Using pressure decay with energy economics

Decay calculations become much more valuable when tied to dollars. If steam mass loss is estimated from pressure and volume data, then thermal loss can be approximated by multiplying by effective steam enthalpy content. Even a modest leak that appears small in pressure units can represent continuous heat loss over long operating hours. Plants running 8,000 hours per year can accumulate major fuel penalties from issues that were initially dismissed as minor.

A useful rule of thumb from U.S. industrial efficiency guidance is that feedwater temperature and steam system optimization have direct fuel impacts. If deaerator pressure behavior causes colder feedwater or unstable operation, burner demand increases to recover the same steam output. Tracking decay and correcting leaks can therefore support both reliability and decarbonization goals.

Best practices for trending and governance

1. Use a fixed test duration each time for consistency.
2. Record ambient and operating context with each test.
3. Store data in a historian or CMMS with equipment tags.
4. Trend both absolute decay rate and normalized percent/hour.
5. Correlate decay excursions with oxygen analyzer trends.
6. Tie inspection findings to measured performance changes.
7. Set escalation triggers for repeat failures or rapid drift.

Frequent calculation mistakes to avoid

• Mixing gauge and absolute pressure in the same equation.
• Using inconsistent units without conversion.
• Ignoring temperature in mass loss estimation.
• Comparing tests with different durations as if equivalent.
• Failing to account for known valve lineups between tests.
• Assuming linear pressure behavior over long windows without checking actual trend shape.

Authoritative technical references

For deeper engineering references and property validation, consult:

• U.S. Department of Energy: Industrial Steam System Resources
• NIST Chemistry WebBook: Fluid and Thermophysical Property Data
• Ohio University Thermodynamic Property Tables

Final engineering perspective

Deaerator pressure decay calculation is simple enough for routine field use but powerful enough to support advanced reliability programs.
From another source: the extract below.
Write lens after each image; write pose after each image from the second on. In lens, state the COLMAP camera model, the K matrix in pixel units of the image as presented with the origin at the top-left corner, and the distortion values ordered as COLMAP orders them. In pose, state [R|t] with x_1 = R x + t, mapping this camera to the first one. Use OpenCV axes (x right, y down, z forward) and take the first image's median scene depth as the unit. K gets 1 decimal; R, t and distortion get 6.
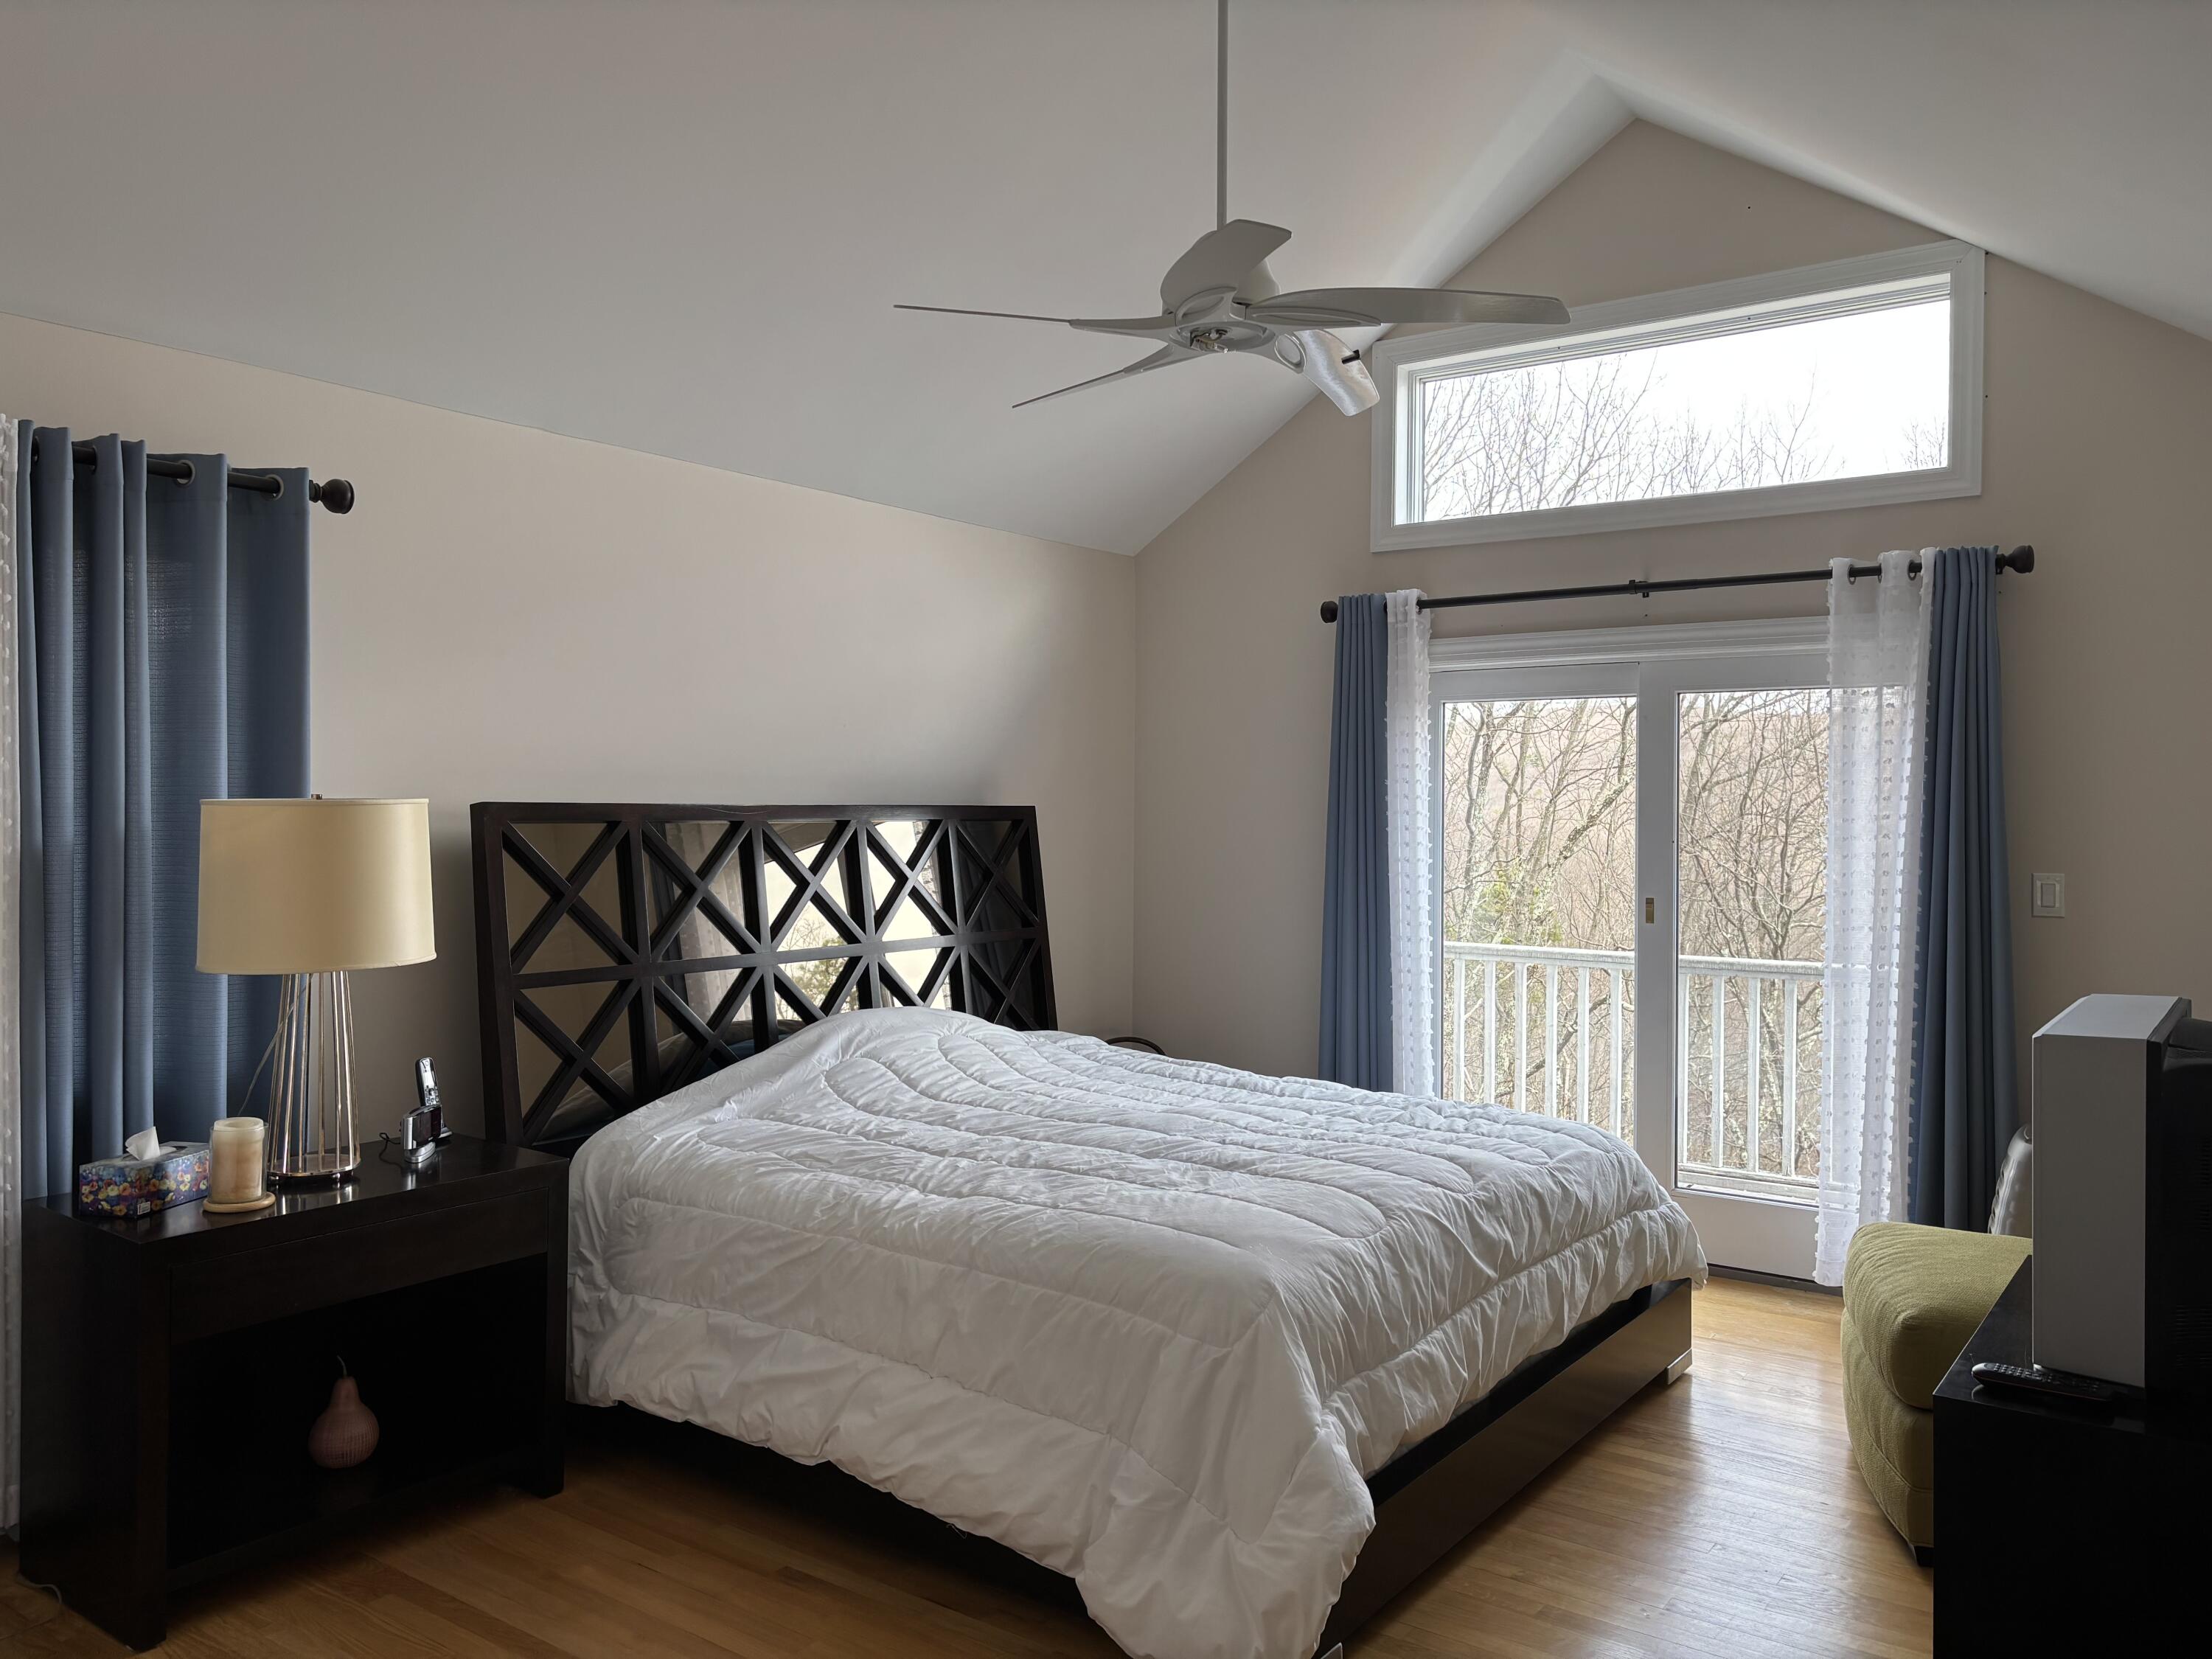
lens RADIAL K [[1673.0, 0, 1113.1], [0, 1673.0, 814.9], [0, 0, 1]] dist [0.059355, -0.053966]
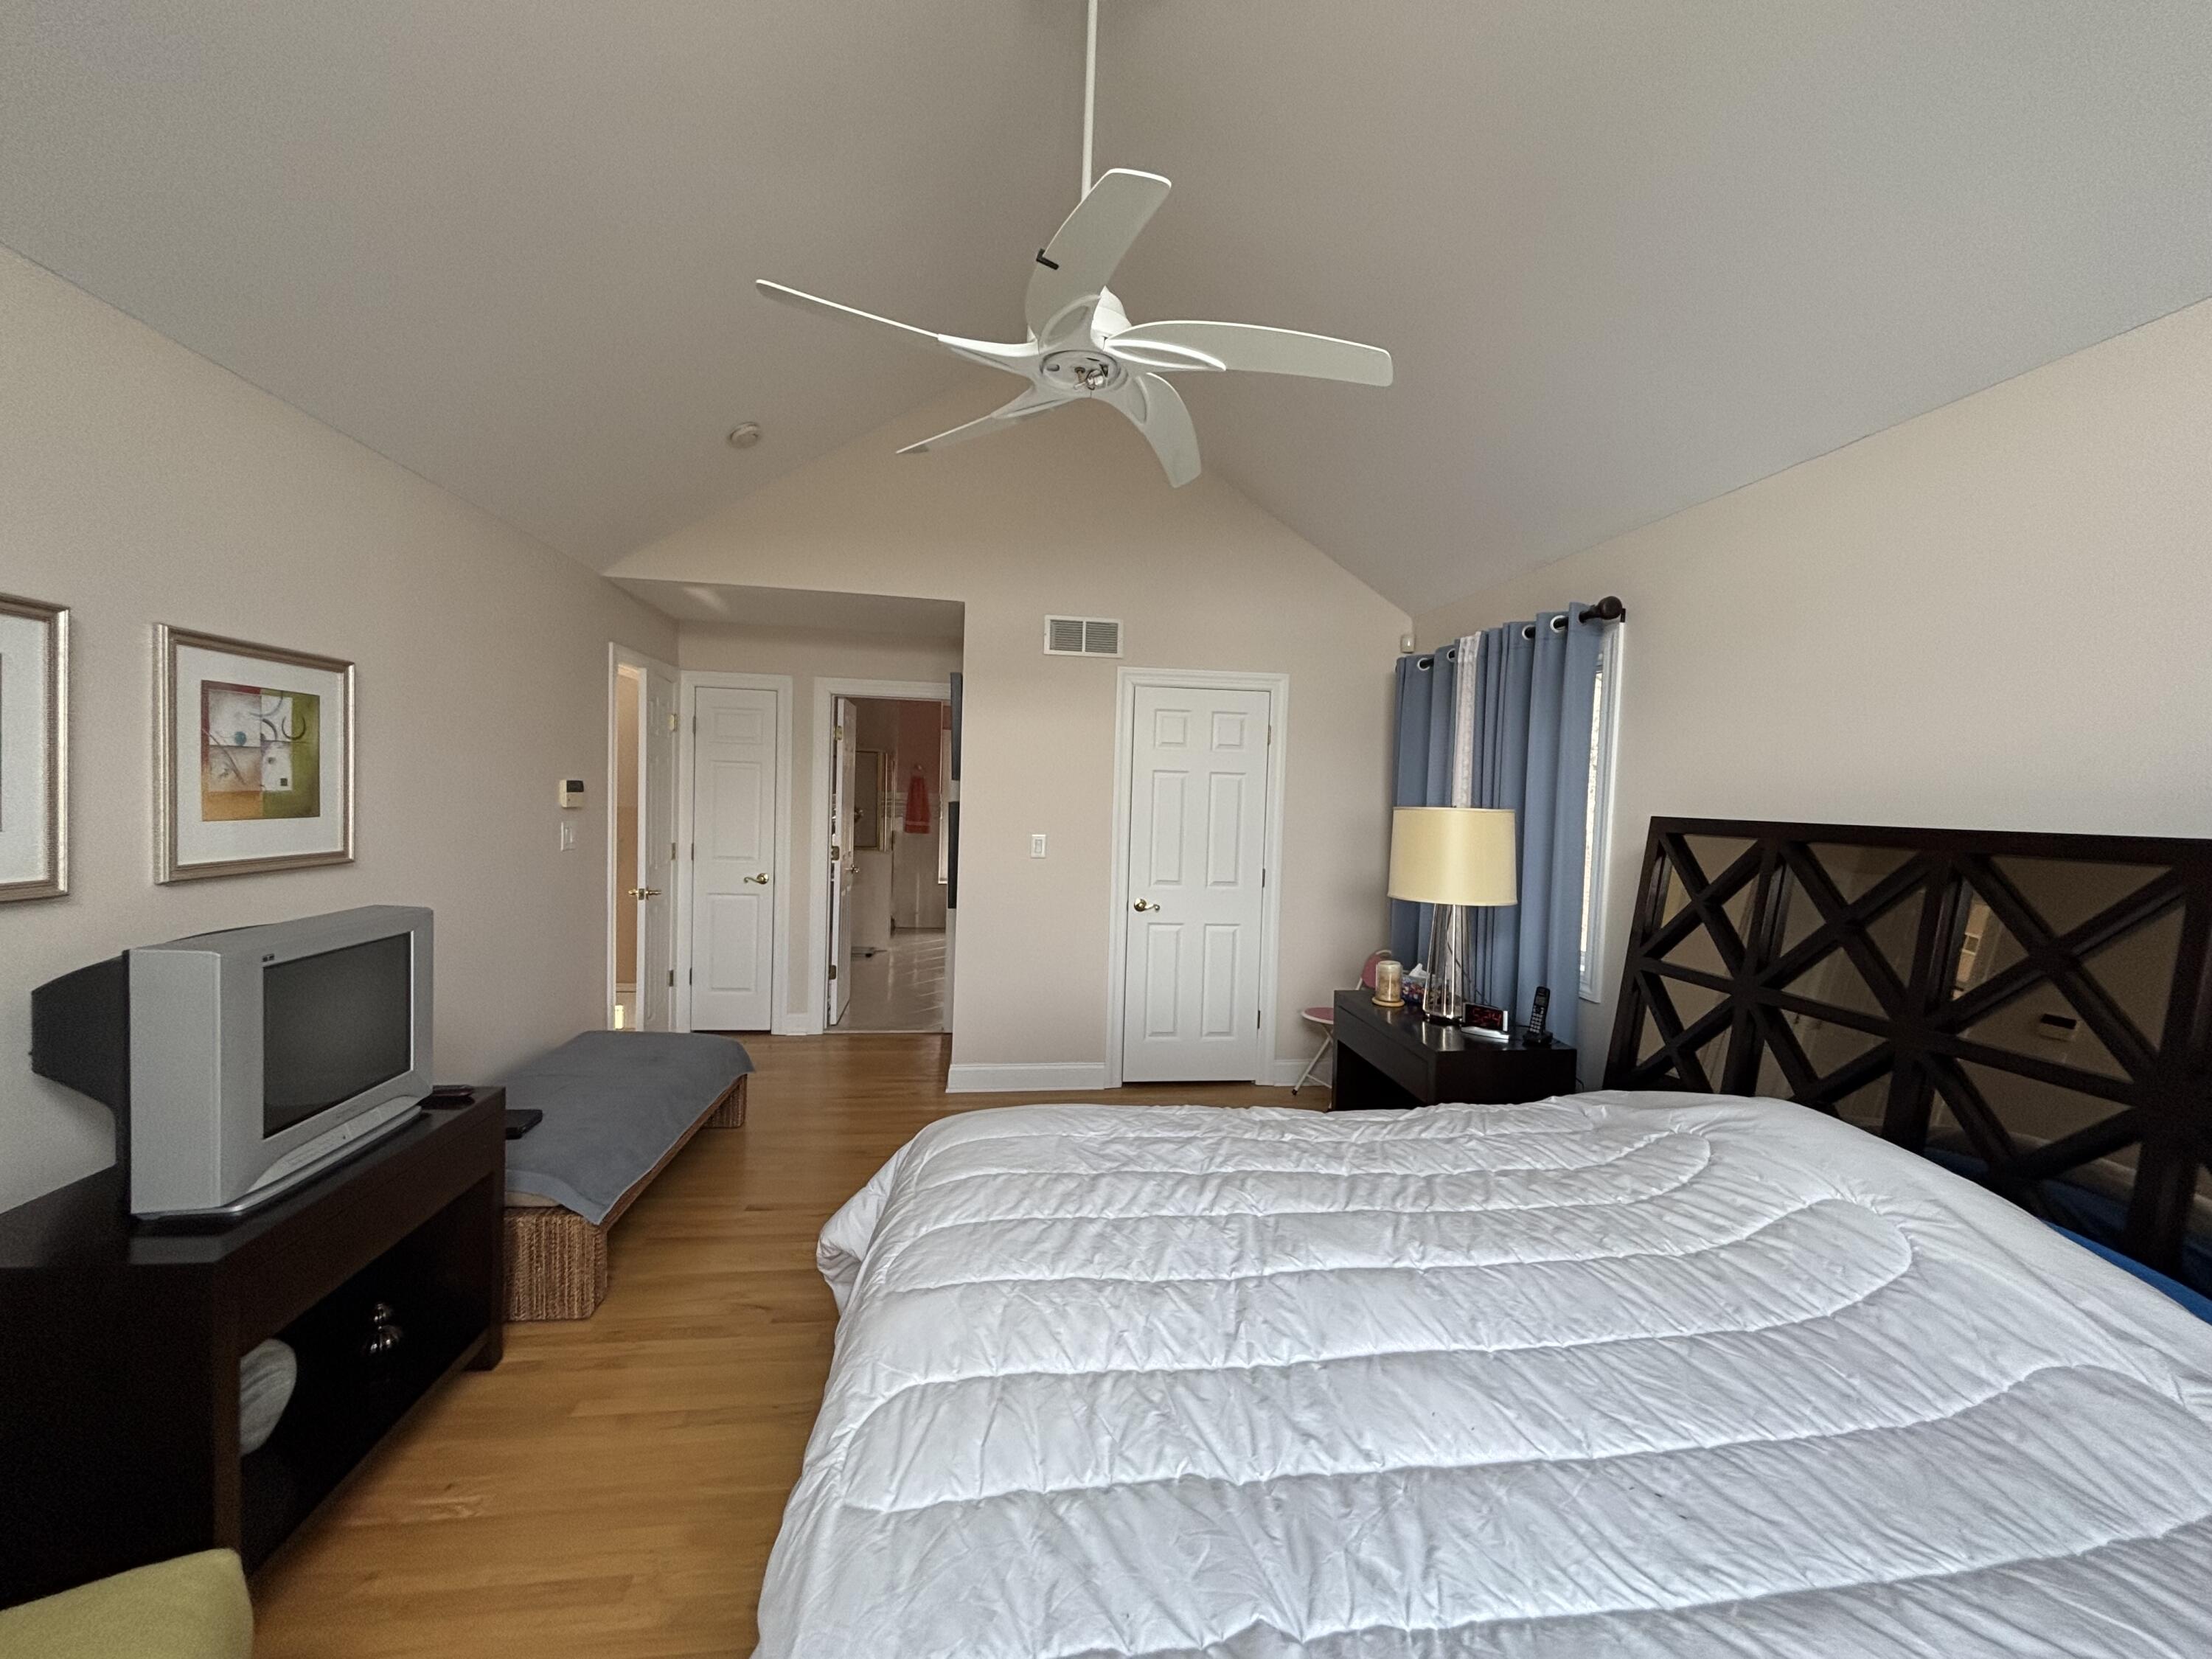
lens RADIAL K [[890.5, 0, 1108.5], [0, 890.5, 824.9], [0, 0, 1]] dist [0.002520, -0.000486]
pose [[-0.708972, -0.010222, -0.705163, 0.368526], [-0.044823, 0.998526, 0.030591, -0.003747], [0.703811, 0.053296, -0.708385, 1.138413]]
The strongest approach combines basic pressure-drop math, corrected units, mass and thermal interpretation, and disciplined trending. When linked to oxygen control, corrosion outcomes, and fuel performance, this metric becomes a high-value indicator for both maintenance and operations teams.

Use the calculator above to standardize your test process. Keep thresholds practical, but strict enough to protect chemistry and equipment life. Most importantly, compare each new test with your own historical baseline. The trend over time is often more informative than a single isolated result.